Jonathan Lekkerimaki, RW, 5’11”, 172 lbs
Possessing one of the best shots in the 2022 draft class, Jonathan Lekkerimaki saw his stock rise a ton after putting up 15 points in six games at the U18s. Since then, his tape has been ripped through and he may not be a top-10 talent as much as he looked like one at the U18s.
We still very much like Lekkerimaki’s game but just feel that there are players with higher ceilings and floors who will be available for the Canucks at 15. He just feels like a winger who projects the same as every winger we see ranked in the 10-25 spots of the draft. Lekkerimaki could very easily end up being a middle-six NHL winger who gets time on a power play unit. He earned a boost up the rankings from his U18s performance but is coming back down to earth when you watch his tape in the SHL.
There are a handful of very good games from Lekkerimaki when you watch the tape but there are also more than a handful of games where he is not noticeable. His possession numbers were not good in the SHL but he did end up playing 26 games and averaged over 10 minutes of ice time through those 26 games.

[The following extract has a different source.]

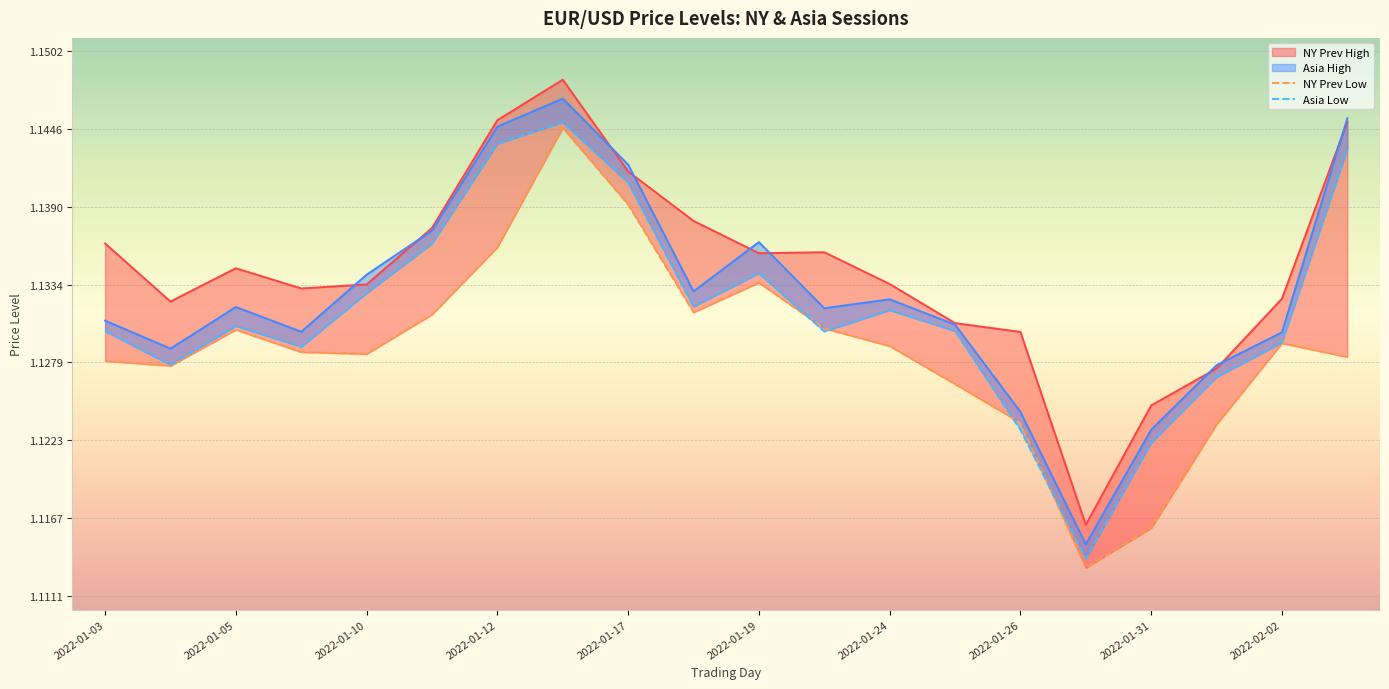

Does the chart display data point markers on the line(s)?

No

Lekkerimaki shines when he plays with players his age and it should be noted that his SHL team was one of the worst in the league this past season. Lekkerimaki has a tremendous shot and the scouts do love what he can do with the puck on a power play. We will have to see where he falls in the draft but after making a push for the top-10, he is now slotting in the 12-18 range. This could be a player who catches the Canucks’ eye but could also be a nice target for a team to trade up to the Canucks’ 15th overall if he is available.
Sam Rinzel, RD, 6’3″, 180 lbs
The stock was rising for Sam Rinzel all the way up until he began playing in the USHL. Rinzel looked like an absolute stud when playing in high school hockey and his combination of size and position makes him an exciting prospect. The unfortunate thing is that his skill didn’t stand out as much once he made the jump to the USHL. He finished with two goals and eight assists in 21 games
We believe that Rinzel is still potentially a first-round talent but there are a lot of recent rankings that have him outside of the first round.

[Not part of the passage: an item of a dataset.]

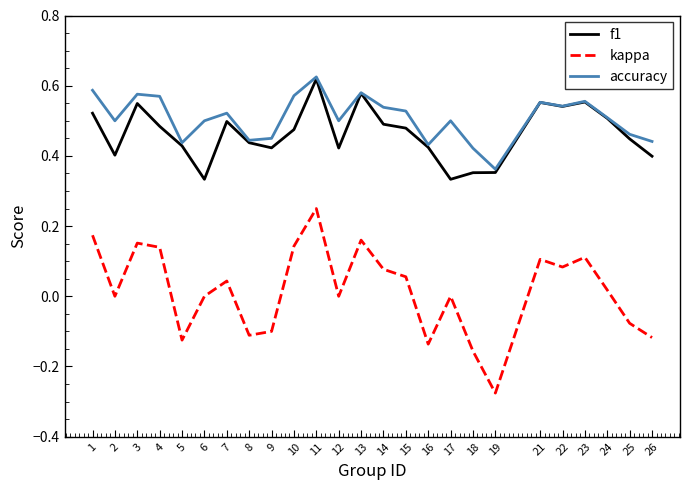

Rank the series at 9 from lowest to highest value.

kappa, f1, accuracy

He’s a big, right-shot defenceman who can skate and handle the puck. Rinzel could be an option if the Canucks are able to grab an extra second-round pick. We get a very similar vibe to Scotty Morrow from last year’s draft but believe that though Rinzel is slighter, he does bring more physicality than Morrow.

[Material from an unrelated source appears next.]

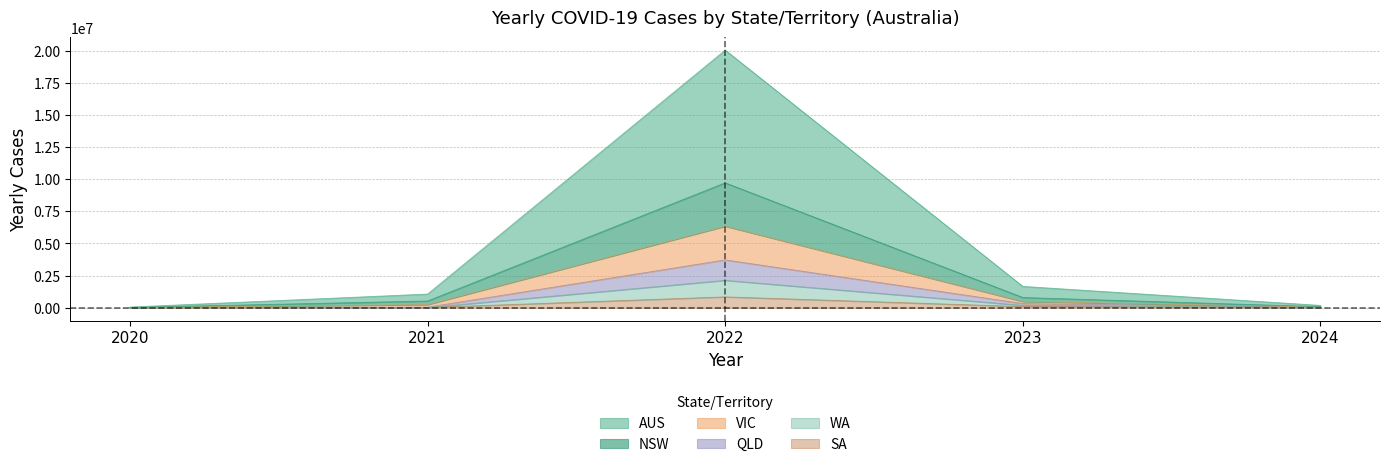

What is the sum of all YEARLY_CASES_NSW values?

11160717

If the Canucks can snag Rinzel with a mid-second-round pick, that would be a huge addition to a position of need in the prospect pipeline.
That wraps up our who’s rising and who’s falling article. We will continue to bring draft coverage for the upcoming event and will start to dig deep into the most likely options for the Canucks to draft at 15th overall. That will be a series that we run in the two weeks approaching the draft and I’m excited to spearhead the series of articles.